We have to make sure the other endpoints are working as well. Let's try to get the information of a single book.
curl http://bookinfo.localdev.me/book/5f1b9b9b9b9b9b9b9b9b9b9b
{"uuid":"5f1b9b9b9b9b9b9b9b9b9b9b","name":"Lord of the Rings: The Fellowship of the Ring","author":"J.R.R. Tolkien","currentStock":234}
It all works as expected, which means stockAPI also works. We can now move on to the next step. In which we will put the services under some load. For this we'll be using the hey
tool. hey
is a load testing tool written in Go. It is very easy to use and displays the results in a very readable format.
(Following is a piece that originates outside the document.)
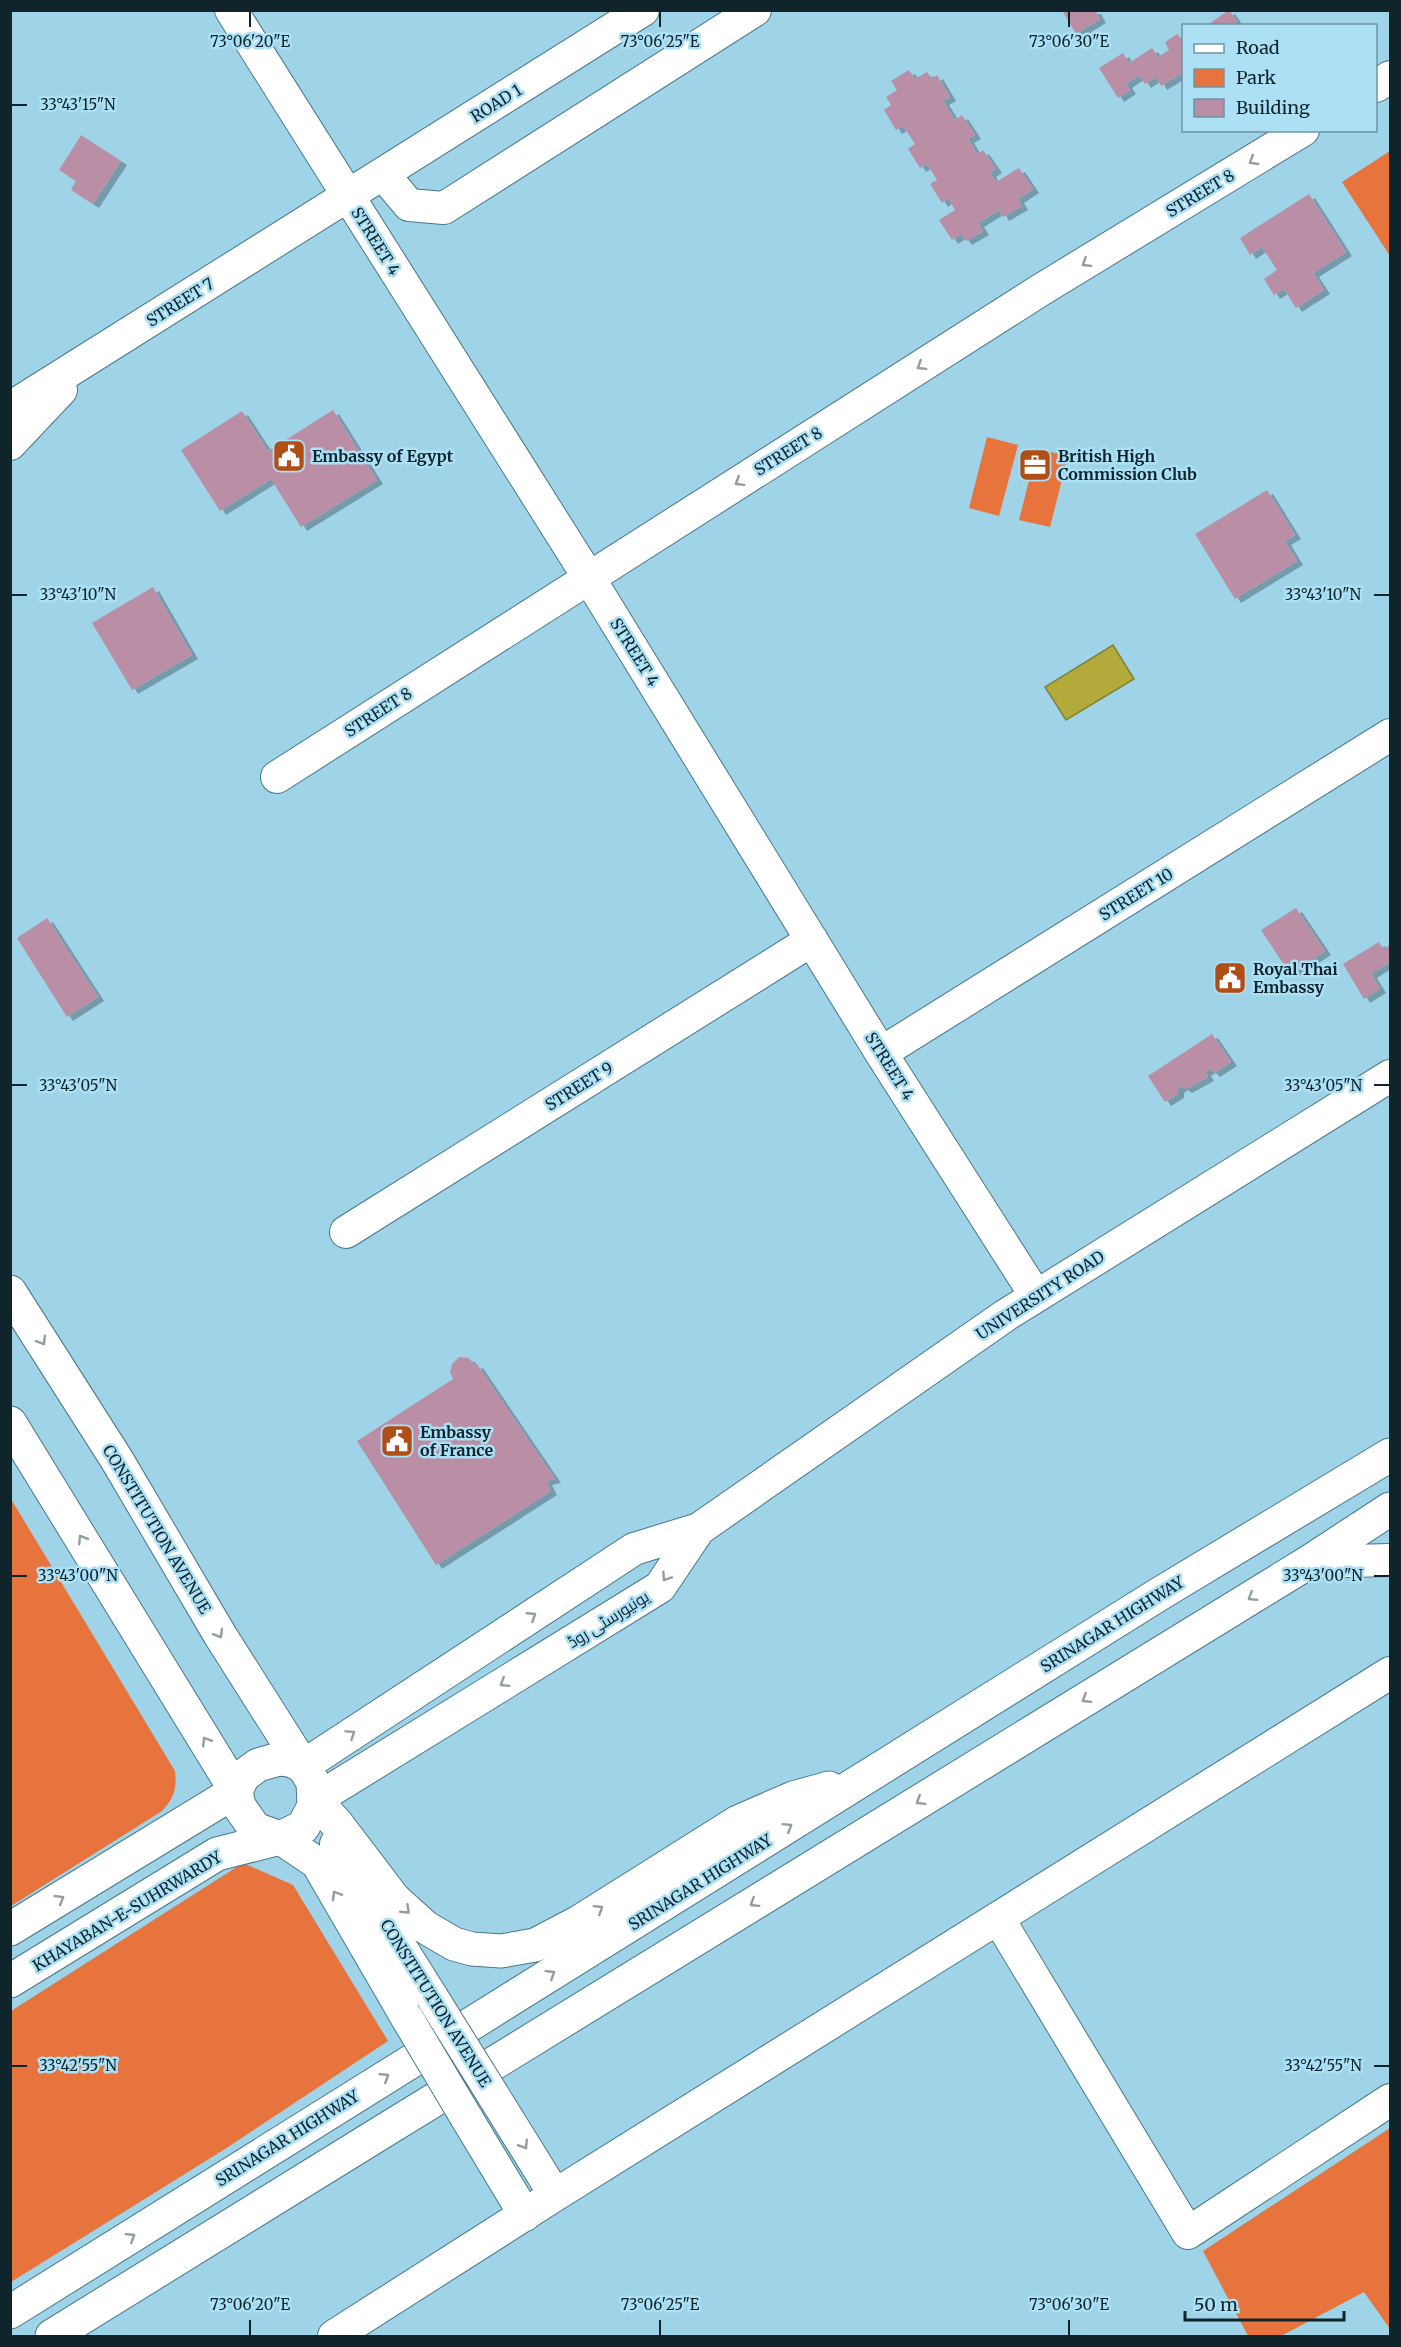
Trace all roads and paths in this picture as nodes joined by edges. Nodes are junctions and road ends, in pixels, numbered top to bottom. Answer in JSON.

hey -z 30s -c 50 -m GET http://boookinfo.localdev.me/book/636bd189db7a3afe9ac84af5
The status code distrubution shows that all oour requests returned successfully
Status code distribution:
[200] 3808 responses
but the latency distribution shows that we have some problems with the response time.
Response time histogram:
0.002 [1] |
0.711 [3492] |■■■■■■■■■■■■■■■■■■■■■■■■■■■■■■■■■■■■■■■■
1.421 [0] |
2.130 [0] |
2.840 [0] |
3.549 [59] |■
4.259 [55] |■
4.968 [0] |
5.678 [76] |■
6.387 [63] |■
7.096 [62] |■
We can clearly see that some requests took more than 3 seconds, up to 7 seconds to complete which is not acceptable. Let's try to find out what's going on.
First lets check the /book
endpoint, because we know that this endpoint does not query the stockAPI, so we can rule out the stockAPI as the cause of the problem.
Response time histogram:
0.001 [1] |
0.034 [13319] |■■■■■■■■■■■■■■■■■■■■■■■■■■■■■■■
0.067 [17224] |■■■■■■■■■■■■■■■■■■■■■■■■■■■■■■■■■■■■■■■■
0.100 [3412] |■■■■■■■■
0.133 [612] |■
0.166 [160] |
0.199 [58] |
0.232 [37] |
0.264 [15] |
0.297 [5] |
0.330 [1] |
We can clearly see that the response time is very low, which means that the problem is not in the infoAPI. We have to check the stockAPI, but it does not have an ingress on its own.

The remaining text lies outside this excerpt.